I was just ensconced in my recliner (score from my parents' divorce), grading papers, and I see my neighbor saunter up to the front door. First he shouts my name and then knocks. I figure he wants to talk to me about my other neighbor's ridiculous new Jeep. (I swear its tires are as large as my car and I will take pics soon to prove it.) He wants my number. I lived next to him for five years and he
now asks me for my number? At first, he's all friendly-like. Saying he's having people over for dinner tonight, and would I like to come by for some dolphin? And then he says I should have his number in case I ever need anything.
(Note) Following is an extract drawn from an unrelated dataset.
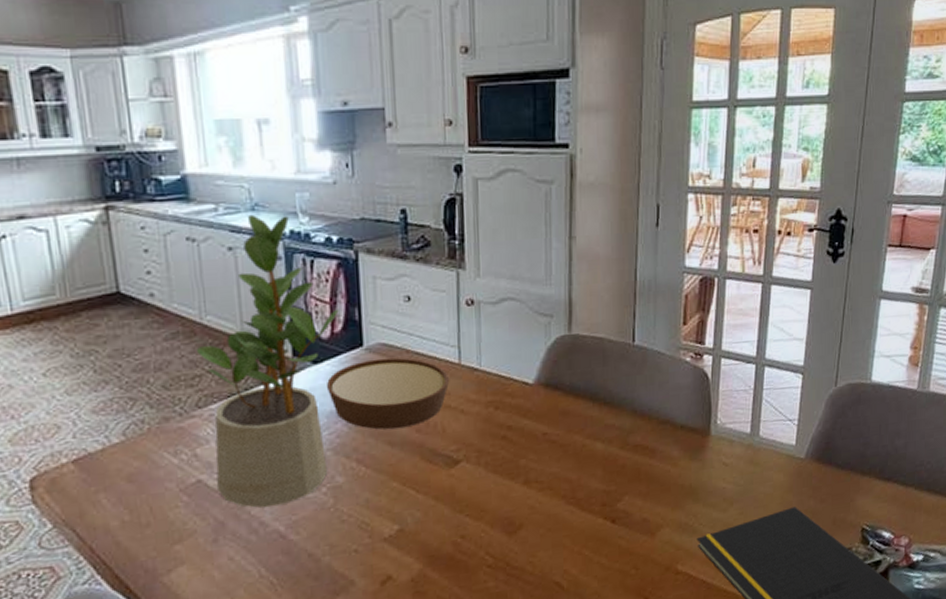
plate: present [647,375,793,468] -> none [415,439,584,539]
[A little background on him before you go getting excited: boat captain (duh), shorter than I (double duh), not really my type looks-wise (duh cubed). When I first moved here he was hot, but had some girl with a kid living with him. I thought it was nice of him to take care of someone else's kid, and he always got up really early for work so he may not be an alcoholic.]
Then I go to get my phone not realizing that now I will have to call him so that he will have
my number. I tell him that I usually don't do much on weeknights. He takes this as a sign that I want to be asked to the Boat Show this weekend. I am trying not to hyperventilate over the tactical errors I keep making. I enter his number and call his phone. He then wants to know if I'm still dating the ex. I consider saying yes, but tell the truth. He said that was good, because he didn't want to step on any toes. F*ck f*ck f*ckity f*ck! is all I can think at this point. I say something about how it's getting late and I have to go to bed (it's 6:30), and shut the door. My phone rings 30 seconds later. I answer and he lets me know that he only called to make sure it was my number that came up on the phone. Even though he had just left and I called it while he was standing there and it rang in his cellphone holster that was hooked to his jeans' waistband. Oh yeah, you knew a cell phone holster would be involved.
So I'm already trying to think of excuses that won't make things awkward. I already have the ex stalking me and leaving paintbrushes next to my car. I don't need another stalker next door.